The officers of the Ruhuna Development Bank categorically stated that they have not received the said report up to the time of the meeting. Consequent to this serious lapse action could not have been taken on the recommendations made in the report. According to the Ministry Officials present, the report reveals that there had been serious discrepancies taken place in decision making by the Finance Manager and some contradictory decisions had been arrived at by the General Manager and the Board of Directors. In addition the Vanik Incorporation had issued dated cheques in the name of the Ruhuna Development Bank in settling the dues.

Another serious event reported by the above report is that there had been shares in the Vanik Incorporation in the names of the General Manager and the former Chairman of the bank.

Having considered the above mismanagement of the Ruhuna Development Bank, the Chairman was issued with the following directives.

a) Lodge a complaint with the Criminal Investigation Department within a period of two weeks regarding the investment of nearly Rs. 100 million in the Vanik Incorporation in fraudulent nature and the personal accounts of the General Manager and the former Chairman being credited concurrent to the above investment.
b) The General manager be disciplinarily dealt with if he has taken any illegal or undisciplined action in the above investment process of 100 million rupees in the Vanik Incorporation and report to the committee of the out come.
Mahapola Higher Education Scholarship Trust Fund

In 2003, the management of the trust had entered into an agreement with a foreign collaboration called “G-Tech” who wanted to start a lottery called “On-Line” on the licence granted to this fund.In terms of the agreement entered the foreign partner was obliged to pay a minimum of Rs. 400 million to the Fund within first three years.
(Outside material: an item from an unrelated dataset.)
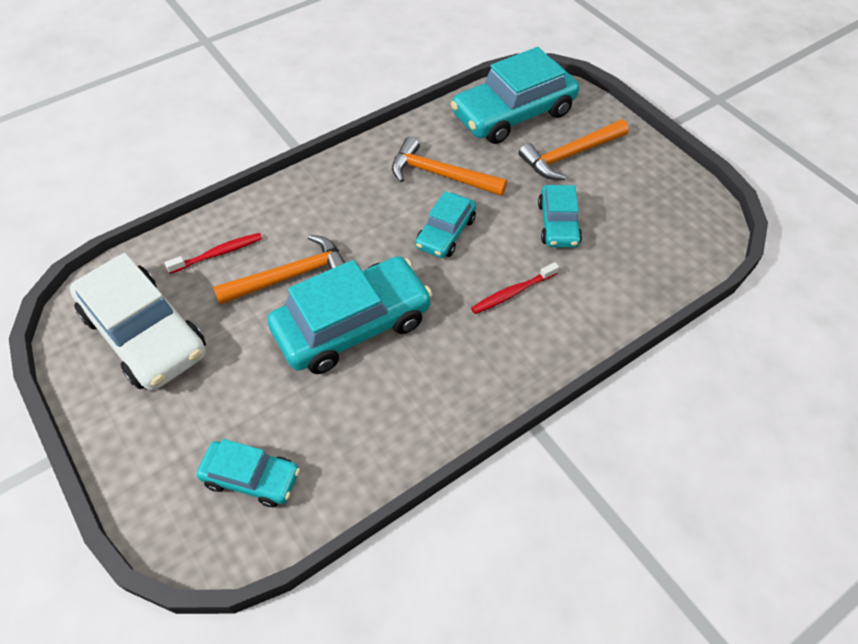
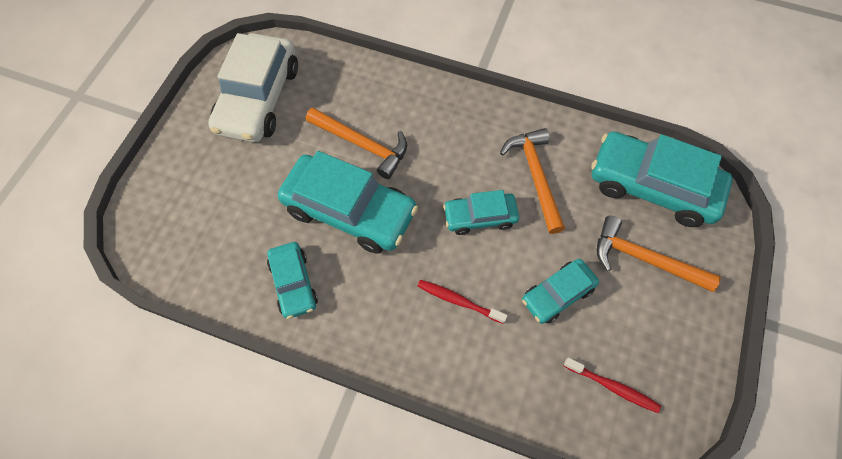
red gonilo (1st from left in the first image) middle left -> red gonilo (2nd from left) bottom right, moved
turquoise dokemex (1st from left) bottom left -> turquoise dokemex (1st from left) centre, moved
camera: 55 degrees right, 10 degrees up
But it was revealed so far they have paid only 10 million and the fund was obliged to pay 10% of it by way of VAT. Accordingly, the loss suffered by the Fund during last three yeas is Rs. 1,200 million. In addition to that said lottery system was badly affected and partly defunct causing severe and continuing losses.

It is also revealed that the said overseas company has furnished an insurance bond for a sum of Rs.400 million and the fund could not claim it as there was a condition that the fund could not claim it without the consent of the said foreign company.The object and the goal of this Fund is to assist all university students. But they were unable to reach that target even after 25 years and at the moment they assist only 65% of the university students.